→ **TASK TO COMPLETE**
Reproduce the listing below, changing every "scientific name" to "binomial name" and leaving all other text as it is.

================================

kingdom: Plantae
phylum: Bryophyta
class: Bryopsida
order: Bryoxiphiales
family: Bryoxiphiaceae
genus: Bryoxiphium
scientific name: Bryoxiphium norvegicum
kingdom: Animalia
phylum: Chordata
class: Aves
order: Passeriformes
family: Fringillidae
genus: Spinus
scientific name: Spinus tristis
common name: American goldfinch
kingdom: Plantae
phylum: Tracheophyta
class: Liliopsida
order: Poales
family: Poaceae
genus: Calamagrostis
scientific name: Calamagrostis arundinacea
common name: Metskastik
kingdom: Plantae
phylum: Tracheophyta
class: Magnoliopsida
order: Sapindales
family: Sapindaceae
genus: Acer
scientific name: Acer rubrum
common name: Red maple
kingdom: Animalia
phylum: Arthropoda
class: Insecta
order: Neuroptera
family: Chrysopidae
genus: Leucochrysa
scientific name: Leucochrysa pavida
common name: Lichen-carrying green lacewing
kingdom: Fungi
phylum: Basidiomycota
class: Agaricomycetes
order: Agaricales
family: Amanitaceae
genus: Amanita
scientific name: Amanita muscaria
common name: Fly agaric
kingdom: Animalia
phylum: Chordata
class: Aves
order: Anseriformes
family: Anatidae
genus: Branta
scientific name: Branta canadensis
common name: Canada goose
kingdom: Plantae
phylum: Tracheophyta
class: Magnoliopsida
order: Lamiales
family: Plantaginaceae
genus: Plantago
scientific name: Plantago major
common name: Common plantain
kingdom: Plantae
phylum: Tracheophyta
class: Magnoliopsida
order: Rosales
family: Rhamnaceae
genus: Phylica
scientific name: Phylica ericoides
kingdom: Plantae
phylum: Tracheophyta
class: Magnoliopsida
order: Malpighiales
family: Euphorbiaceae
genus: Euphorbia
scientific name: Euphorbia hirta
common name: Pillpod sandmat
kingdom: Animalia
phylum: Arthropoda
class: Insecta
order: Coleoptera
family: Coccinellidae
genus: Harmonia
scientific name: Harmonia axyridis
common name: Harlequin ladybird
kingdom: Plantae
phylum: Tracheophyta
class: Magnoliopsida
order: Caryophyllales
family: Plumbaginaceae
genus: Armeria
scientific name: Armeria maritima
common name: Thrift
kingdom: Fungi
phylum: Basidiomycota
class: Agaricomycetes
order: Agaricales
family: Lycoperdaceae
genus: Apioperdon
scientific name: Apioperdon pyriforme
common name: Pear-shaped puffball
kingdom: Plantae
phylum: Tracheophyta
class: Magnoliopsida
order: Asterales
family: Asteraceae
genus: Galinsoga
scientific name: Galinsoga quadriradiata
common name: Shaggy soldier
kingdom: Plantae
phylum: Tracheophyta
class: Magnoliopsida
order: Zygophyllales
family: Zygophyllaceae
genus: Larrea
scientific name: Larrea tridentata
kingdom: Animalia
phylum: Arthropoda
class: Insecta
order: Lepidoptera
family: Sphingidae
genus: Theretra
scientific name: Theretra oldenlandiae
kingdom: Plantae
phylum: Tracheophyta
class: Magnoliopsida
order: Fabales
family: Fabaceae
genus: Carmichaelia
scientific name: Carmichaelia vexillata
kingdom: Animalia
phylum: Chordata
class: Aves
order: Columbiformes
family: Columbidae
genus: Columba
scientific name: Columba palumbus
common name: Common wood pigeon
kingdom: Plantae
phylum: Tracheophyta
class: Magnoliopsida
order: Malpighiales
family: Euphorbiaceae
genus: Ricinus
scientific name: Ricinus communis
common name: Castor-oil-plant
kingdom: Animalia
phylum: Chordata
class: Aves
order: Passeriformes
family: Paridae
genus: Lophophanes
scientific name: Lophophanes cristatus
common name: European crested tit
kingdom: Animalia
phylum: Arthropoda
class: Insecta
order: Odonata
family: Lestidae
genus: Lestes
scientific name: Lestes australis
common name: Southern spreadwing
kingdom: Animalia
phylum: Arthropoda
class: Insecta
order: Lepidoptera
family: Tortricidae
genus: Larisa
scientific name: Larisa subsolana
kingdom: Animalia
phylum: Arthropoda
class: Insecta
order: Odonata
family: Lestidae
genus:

================================

→ **SOLVED EXERCISE**
kingdom: Plantae
phylum: Bryophyta
class: Bryopsida
order: Bryoxiphiales
family: Bryoxiphiaceae
genus: Bryoxiphium
binomial name: Bryoxiphium norvegicum
kingdom: Animalia
phylum: Chordata
class: Aves
order: Passeriformes
family: Fringillidae
genus: Spinus
binomial name: Spinus tristis
common name: American goldfinch
kingdom: Plantae
phylum: Tracheophyta
class: Liliopsida
order: Poales
family: Poaceae
genus: Calamagrostis
binomial name: Calamagrostis arundinacea
common name: Metskastik
kingdom: Plantae
phylum: Tracheophyta
class: Magnoliopsida
order: Sapindales
family: Sapindaceae
genus: Acer
binomial name: Acer rubrum
common name: Red maple
kingdom: Animalia
phylum: Arthropoda
class: Insecta
order: Neuroptera
family: Chrysopidae
genus: Leucochrysa
binomial name: Leucochrysa pavida
common name: Lichen-carrying green lacewing
kingdom: Fungi
phylum: Basidiomycota
class: Agaricomycetes
order: Agaricales
family: Amanitaceae
genus: Amanita
binomial name: Amanita muscaria
common name: Fly agaric
kingdom: Animalia
phylum: Chordata
class: Aves
order: Anseriformes
family: Anatidae
genus: Branta
binomial name: Branta canadensis
common name: Canada goose
kingdom: Plantae
phylum: Tracheophyta
class: Magnoliopsida
order: Lamiales
family: Plantaginaceae
genus: Plantago
binomial name: Plantago major
common name: Common plantain
kingdom: Plantae
phylum: Tracheophyta
class: Magnoliopsida
order: Rosales
family: Rhamnaceae
genus: Phylica
binomial name: Phylica ericoides
kingdom: Plantae
phylum: Tracheophyta
class: Magnoliopsida
order: Malpighiales
family: Euphorbiaceae
genus: Euphorbia
binomial name: Euphorbia hirta
common name: Pillpod sandmat
kingdom: Animalia
phylum: Arthropoda
class: Insecta
order: Coleoptera
family: Coccinellidae
genus: Harmonia
binomial name: Harmonia axyridis
common name: Harlequin ladybird
kingdom: Plantae
phylum: Tracheophyta
class: Magnoliopsida
order: Caryophyllales
family: Plumbaginaceae
genus: Armeria
binomial name: Armeria maritima
common name: Thrift
kingdom: Fungi
phylum: Basidiomycota
class: Agaricomycetes
order: Agaricales
family: Lycoperdaceae
genus: Apioperdon
binomial name: Apioperdon pyriforme
common name: Pear-shaped puffball
kingdom: Plantae
phylum: Tracheophyta
class: Magnoliopsida
order: Asterales
family: Asteraceae
genus: Galinsoga
binomial name: Galinsoga quadriradiata
common name: Shaggy soldier
kingdom: Plantae
phylum: Tracheophyta
class: Magnoliopsida
order: Zygophyllales
family: Zygophyllaceae
genus: Larrea
binomial name: Larrea tridentata
kingdom: Animalia
phylum: Arthropoda
class: Insecta
order: Lepidoptera
family: Sphingidae
genus: Theretra
binomial name: Theretra oldenlandiae
kingdom: Plantae
phylum: Tracheophyta
class: Magnoliopsida
order: Fabales
family: Fabaceae
genus: Carmichaelia
binomial name: Carmichaelia vexillata
kingdom: Animalia
phylum: Chordata
class: Aves
order: Columbiformes
family: Columbidae
genus: Columba
binomial name: Columba palumbus
common name: Common wood pigeon
kingdom: Plantae
phylum: Tracheophyta
class: Magnoliopsida
order: Malpighiales
family: Euphorbiaceae
genus: Ricinus
binomial name: Ricinus communis
common name: Castor-oil-plant
kingdom: Animalia
phylum: Chordata
class: Aves
order: Passeriformes
family: Paridae
genus: Lophophanes
binomial name: Lophophanes cristatus
common name: European crested tit
kingdom: Animalia
phylum: Arthropoda
class: Insecta
order: Odonata
family: Lestidae
genus: Lestes
binomial name: Lestes australis
common name: Southern spreadwing
kingdom: Animalia
phylum: Arthropoda
class: Insecta
order: Lepidoptera
family: Tortricidae
genus: Larisa
binomial name: Larisa subsolana
kingdom: Animalia
phylum: Arthropoda
class: Insecta
order: Odonata
family: Lestidae
genus:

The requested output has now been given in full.